A explanação dos fundamentos, que á luz da culpa e prevenção conduzem o tribunal á formação da pena conjunta, deve ser exaustiva, sem qualquer ruptura, por forma a permitir uma visão global do percurso de vida subjacente ao itinerário criminoso do arguido. É uma questão de cidadania, e dignidade, que o arguido seja visto como portador do direito a uma ponderação da pena á luz de princípio fundamentais que norteiam a determinação da pena conjunta e não como mera operação técnica, quase de natureza matemática.
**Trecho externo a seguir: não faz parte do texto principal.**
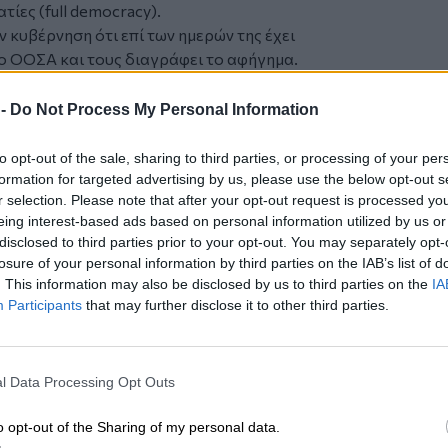
ίες (full democracy).
ν κυβέρνηση ότι επί των ημερών της έχει
ο ΟΟΣΑ και τους διαγράφει το αφήγημα.
η του ΟΟΣΑ, που κατατάσσει την Ελλάδα
μελών και εταίρων του ΟΟΣΑ όσον
 -
Do Not Process My Personal Information
πλαισίου για τη δημόσια ακεραιότητα
Σύμφωνα με τις μετρήσεις, η Ελλάδα
to opt-out of the sale, sharing to third parties, or processing of your per
την ποιότητα σχεδιασμού και τον 2ο
formation for targeted advertising by us, please use the below opt-out s
r selection. Please note that after your opt-out request is processed y
ν.
eing interest-based ads based on personal information utilized by us or
ς για μία ακόμη φορά ζήτησε εκλογές
disclosed to third parties prior to your opt-out. You may separately opt-
αι του ζητούν το ΠΑΣΟΚ που υπολείπεται
losure of your personal information by third parties on the IAB’s list of
ς (κατηγορεί και το ΠΑΣΟΚ γιατί δεν
. This information may also be disclosed by us to third parties on the
IA
στο 4%, και θα «σβήσει» όταν έλθει το
Participants
that may further disclose it to other third parties.
ο χρέος των αναπτυγμένων οικονομιών
Π το 2025 και θα ακολουθεί ανοδική
l Data Processing Opt Outs
 το ελληνικό δημόσιο χρέος θα κινηθεί
εαματικά την ίδια περίοδο από το 145,7%
o opt-out of the Sharing of my personal data.
 τον μέσο όρο. Η πρόβλεψη αυτή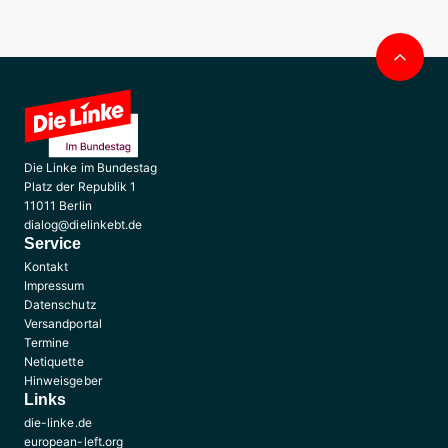
Nac
obe
Die Linke im Bundestag
Platz der Republik 1
11011 Berlin
dialog@dielinkebt.de
Service
Kontakt
Impressum
Datenschutz
Versandportal
Termine
Netiquette
Hinweisgeber
Links
die-linke.de
european-left.org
Neste sentido têm-se pronunciado, de forma uniforme, este Supremo Tribunal de Justiça em diversas decisões emitidas sobre o mesmo tema: 
Como é evidente na indicação dos factos relevantes para a determinação da pena conjunta não relevam os que concretamente fundamentaram as penas parcelares, mas sim os que resultam de uma visão panóptica sobre aquele “pedaço” de vida do arguido, sinalizando as circunstâncias que consubstanciam os denominadores comuns da sua actividade criminosa o que, ao fim e ao cabo, não é mais do que traçar um quadro de interconexão entre os diversos ilícitos e esboçar a sua compreensão á face da respectiva personalidade.
Estes factos devem constar da decisão de aplicação da pena conjunta a qual deve conter a fundamentação necessária e suficiente para se justificar a si própria em carecer de qualquer recurso a uma elemento externo só alcançável através de remissões.